可以把驱动下的transmon的哈密顿量写成如下格式：

\[\begin{equation} \begin{aligned} H = w_1 \Pi_1 + w_2 \Pi_2 + E(t)(\sigma_{0,1}^+ + \sigma_{0,1}^-)+ \lambda E(t)(\sigma_{1,2}^+ + \sigma_{1,2}^-) \end{aligned} \end{equation}\]

其中\(\sigma_{i,i+1}^\pm\)是限制在\(\{i,i+1\}\)空间中的升降算符，\(E(t) = E^x (t)\cos(w_dt) + E^y (t)\sin(w_dt)\)，这里假设\(w_{12}\)的驱动和\(w_{01}\)的驱动是线性关系，故假设\(\{12\}\)能级的驱动项乘上一常系数\(\lambda\)，对哈密顿量旋波近似后（\(U= exp(iw_d\Pi_1 + 2iw_d \Pi_2)\)）得到：

\[\begin{equation} \begin{aligned} H^R=\sum_{j=1,2}\delta_{j}\Pi_{j}+\frac{E^x(t)}{2}\lambda_{j}{\sigma}_{j-1,j}^{x}+\frac{ E^{y}(t)}{2}\lambda_{j}{\sigma}_{j-1,j}^{y} \end{aligned} \end{equation}\]
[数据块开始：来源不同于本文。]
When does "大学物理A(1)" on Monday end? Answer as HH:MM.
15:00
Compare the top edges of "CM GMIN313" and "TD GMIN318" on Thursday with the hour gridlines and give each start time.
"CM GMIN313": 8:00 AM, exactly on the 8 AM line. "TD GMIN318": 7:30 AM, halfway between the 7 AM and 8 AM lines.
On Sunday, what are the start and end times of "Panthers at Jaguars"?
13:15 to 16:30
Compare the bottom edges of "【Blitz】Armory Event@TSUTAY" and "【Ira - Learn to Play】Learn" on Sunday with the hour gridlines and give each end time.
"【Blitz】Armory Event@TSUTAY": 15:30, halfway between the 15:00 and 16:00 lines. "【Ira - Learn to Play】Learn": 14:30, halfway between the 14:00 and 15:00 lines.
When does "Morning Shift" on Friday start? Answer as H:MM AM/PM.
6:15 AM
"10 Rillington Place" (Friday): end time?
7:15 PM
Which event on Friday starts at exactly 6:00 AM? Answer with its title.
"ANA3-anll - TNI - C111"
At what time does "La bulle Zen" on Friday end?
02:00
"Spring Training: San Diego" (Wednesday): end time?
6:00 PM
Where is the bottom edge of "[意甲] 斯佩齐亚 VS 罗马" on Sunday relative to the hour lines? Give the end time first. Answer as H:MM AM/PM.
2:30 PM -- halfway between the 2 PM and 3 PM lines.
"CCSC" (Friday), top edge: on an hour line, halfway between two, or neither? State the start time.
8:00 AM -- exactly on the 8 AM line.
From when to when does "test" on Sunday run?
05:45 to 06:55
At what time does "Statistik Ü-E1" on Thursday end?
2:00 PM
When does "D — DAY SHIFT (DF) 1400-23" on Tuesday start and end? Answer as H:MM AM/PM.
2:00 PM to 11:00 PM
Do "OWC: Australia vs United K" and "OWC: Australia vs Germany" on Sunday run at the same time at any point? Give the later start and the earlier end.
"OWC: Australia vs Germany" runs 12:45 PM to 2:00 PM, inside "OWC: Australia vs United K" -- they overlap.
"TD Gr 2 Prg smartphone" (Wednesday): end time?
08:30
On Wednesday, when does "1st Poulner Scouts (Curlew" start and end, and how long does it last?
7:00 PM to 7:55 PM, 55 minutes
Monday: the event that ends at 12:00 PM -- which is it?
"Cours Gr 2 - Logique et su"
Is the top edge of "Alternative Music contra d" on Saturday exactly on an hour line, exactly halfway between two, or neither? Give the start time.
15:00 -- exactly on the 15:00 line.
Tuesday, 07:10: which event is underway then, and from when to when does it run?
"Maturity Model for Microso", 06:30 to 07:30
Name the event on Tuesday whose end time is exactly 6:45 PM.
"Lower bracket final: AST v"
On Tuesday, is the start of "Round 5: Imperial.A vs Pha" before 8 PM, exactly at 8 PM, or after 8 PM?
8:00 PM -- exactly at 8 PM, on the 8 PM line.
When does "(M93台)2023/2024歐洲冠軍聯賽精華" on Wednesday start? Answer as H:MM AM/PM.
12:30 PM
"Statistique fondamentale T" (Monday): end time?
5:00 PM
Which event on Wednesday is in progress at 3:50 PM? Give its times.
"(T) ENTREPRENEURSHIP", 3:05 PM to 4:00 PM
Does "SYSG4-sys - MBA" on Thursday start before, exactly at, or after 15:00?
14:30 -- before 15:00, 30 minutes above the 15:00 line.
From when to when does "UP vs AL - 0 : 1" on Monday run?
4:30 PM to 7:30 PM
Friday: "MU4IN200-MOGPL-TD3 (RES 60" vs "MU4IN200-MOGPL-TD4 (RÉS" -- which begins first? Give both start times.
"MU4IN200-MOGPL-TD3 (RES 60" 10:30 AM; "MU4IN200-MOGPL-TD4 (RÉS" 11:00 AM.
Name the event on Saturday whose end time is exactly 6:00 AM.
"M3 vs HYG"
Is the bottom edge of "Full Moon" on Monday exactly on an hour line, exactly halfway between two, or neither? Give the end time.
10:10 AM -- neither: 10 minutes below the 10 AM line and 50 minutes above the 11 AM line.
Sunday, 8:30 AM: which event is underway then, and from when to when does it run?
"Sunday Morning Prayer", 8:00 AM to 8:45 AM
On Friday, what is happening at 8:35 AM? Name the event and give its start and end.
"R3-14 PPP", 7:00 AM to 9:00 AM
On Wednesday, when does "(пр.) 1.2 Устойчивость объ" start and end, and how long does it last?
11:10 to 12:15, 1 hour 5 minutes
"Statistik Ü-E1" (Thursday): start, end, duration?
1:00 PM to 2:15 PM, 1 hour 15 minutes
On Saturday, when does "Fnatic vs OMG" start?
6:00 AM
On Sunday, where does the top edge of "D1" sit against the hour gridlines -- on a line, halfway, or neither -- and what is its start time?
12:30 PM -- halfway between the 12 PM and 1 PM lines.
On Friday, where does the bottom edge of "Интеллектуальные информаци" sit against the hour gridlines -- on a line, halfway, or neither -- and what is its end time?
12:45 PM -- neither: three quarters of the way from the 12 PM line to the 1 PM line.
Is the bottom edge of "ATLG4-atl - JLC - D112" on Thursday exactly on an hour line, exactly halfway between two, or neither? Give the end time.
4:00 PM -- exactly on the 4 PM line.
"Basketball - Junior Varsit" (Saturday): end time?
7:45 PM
其中\(\delta_1 = w_1 - w_d\)，\(\delta_2 = \Delta + 2\delta_1\)，\(\Delta\) 是比特的失谐，这里新定义变换幺正算符\(V\)：

\[\begin{equation} \begin{aligned} V = e^S = e^{-iE^x(\sigma_{0,1}^y+\lambda\sigma_{1,2}^y)/2\Delta} \end{aligned} \end{equation}\]

假如比特在做 \(\pi\) 门时\(E^x(t_{start}) = 0, E^x(t_{end}) = 0\)，\(V(t_{start}) = I, V(t_{end}) = I\) 则V表象变换后的态\({\left|\psi\right>}_V (t) = V(t)\left|\psi\right>_{R}\)，既在\(\pi\)门结束时，V表象下的态和旋转表象下的态完全一致，可以到V表象下讨论问题。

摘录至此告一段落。